READING TEXT

──────────

However, in CPS, those calls would look like:
let f1 = func () => sqrtf(x, f2) in
let f2 = func (y) => sqrtf(x, f3) ...
Thus, the two calls would not be the same and a custom optimization would have to be implemented in order to be able to see that two calls are identical, instead of just relying on common sub-expressions. To remedy this problem, it is possible to have a mix of direct- and continuation-passing-style to represent programs (“direct-style” in this context refers to the traditional way of having functions return values, instead of passing their return value to another function as in CPS). First of all, arithmetic instructions and primitive operations in general can be represented in direct-style easily. For instance, just have the addition be an instruction that takes two operands and produces a result, as in pretty much all traditional IRs.
However, for function calls, this is a bit tricky, because if functions are represented in direct-style, then they produce a value.
Thus, their function body must have the type of the value that is produced (a function returning an integer should have an integer value as a body).
This prevents calling the first basic-block of the function, because calling it would result in a value of the special “no-return” type.
Still, within a function, we would like to have control-flow constructs, and thus we need a way to “initiate” the first CPS call.
The way I represent that is through a special callc
instruction that produces a value, and transfers control to the called basic-block.
Essentially, callc
takes 3 arguments: The basic-block to transfer control to, the actual argument to pass to the basic-block, and finally the return continuation of the function.

──────────

RECORDED DATA
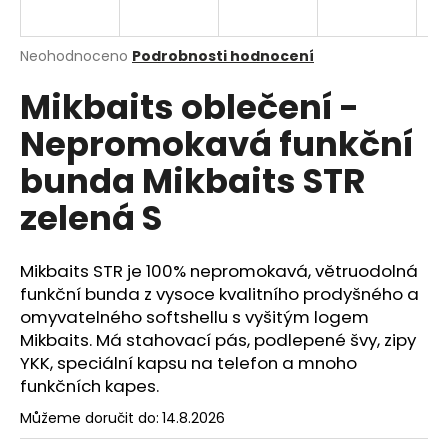
a
j
Průměrné
Neohodnoceno
Podrobnosti hodnocení
í
hodnocení
Mikbaits oblečení -
produktu
t
je
?
Nepromokavá funkční
0,0
z
bunda Mikbaits STR
5
hvězdiček.
zelená S
HLEDAT
Mikbaits STR je 100% nepromokavá, větruodolná
funkční bunda z vysoce kvalitního prodyšného a
omyvatelného softshellu s vyšitým logem
D
o
Mikbaits. Má stahovací pás, podlepené švy, zipy
p
YKK, speciální kapsu na telefon a mnoho
o
funkčních kapes.
r
Můžeme doručit do:
14.8.2026
u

──────────

WHAT TO DO
- A) According to the text on continuation-passing style, which three arguments does the callc instruction take?
- B) Continue the text on continuation-passing style from where it stops.

ANSWERS FOR EACH ITEM
- A) It takes the basic-block to transfer control to, the argument to pass to that basic-block, and the function's return continuation.

- B)
In that mixed CPS/direct-style model, the identity function would then be modelled like this:
let rec id = func (x: T) -> T =>
let bb = func () -> noret => call (ret id), x in
callc bb, (), (ret id)
This syntax is basically similar to the one in the previous section, except for the explicit type annotations on functions and the introduction of ret
and callc
.
The primitive operation ret
just produces a “return continuation” for a function, with the type T -> noret
for a function which returns an object of type T
.
Note that id
is introduced with let rec
instead of let
as id
appears on the right hand side of the =
sign.
With this design, callc bb, (), (ret id)
evaluates to a value: Its type is T
, which is obtained by taking the domain type of the return continuation passed as third argument.
More specifically, its type is deduced as T
because ret id
has type T -> noret
.
What is important here is that the type of the first two arguments does not impact the type of callc
:
The type of a function body is only dependent on what it returns, not on the type of the first basic-block.
When inlining id
, we first create a “return continuation” for the call site.
This continuation has the same type as ret id
, that is, it is a continuation of the type T -> noret
.
Then, we perform a substitution on the scope of the function with the parameter being replaced by the argument, and ret id
of the function being replaced by the newly created return continuation.
Finally, we place the substituted scope at the call site by replacing the call to the function by the parameter of the new return continuation.
For instance, imagine the following program:
let next_block = func () => ...
let first_block = func () =>
... call id, y ...
call next_block, ()
Assuming y
has type T
, we first create a block called ret_id
with type T -> noret
, then create a copy of the body of id
where we substitute x
for y
and ret id
for ret_id
:
let ret_id = func (ret_val: T) => <not-yet-specified>
let id_body : T =
let bb_copy = func () -> noret => call ret_id, y in
callc bb_copy, (), ret_id
Then, we substitute call id, y
for ret_val
at the call site to obtain the following code:
let next_block = func () => ...
let first_block = func () =>
... ret_val ...
call next_block, ()
At this point the IR is an incorrect state, as we are using a variable named ret_val
in first_block
, but that variable has never been initialized, nor seen before.
Thus, we move first_block
after ret_id
:
let ret_id = func (ret_val: T) => <not-yet-specified>
let bb_copy = func () -> noret => call ret_id, y
let first_block = func () =>
... ret_val ...
call next_block, ()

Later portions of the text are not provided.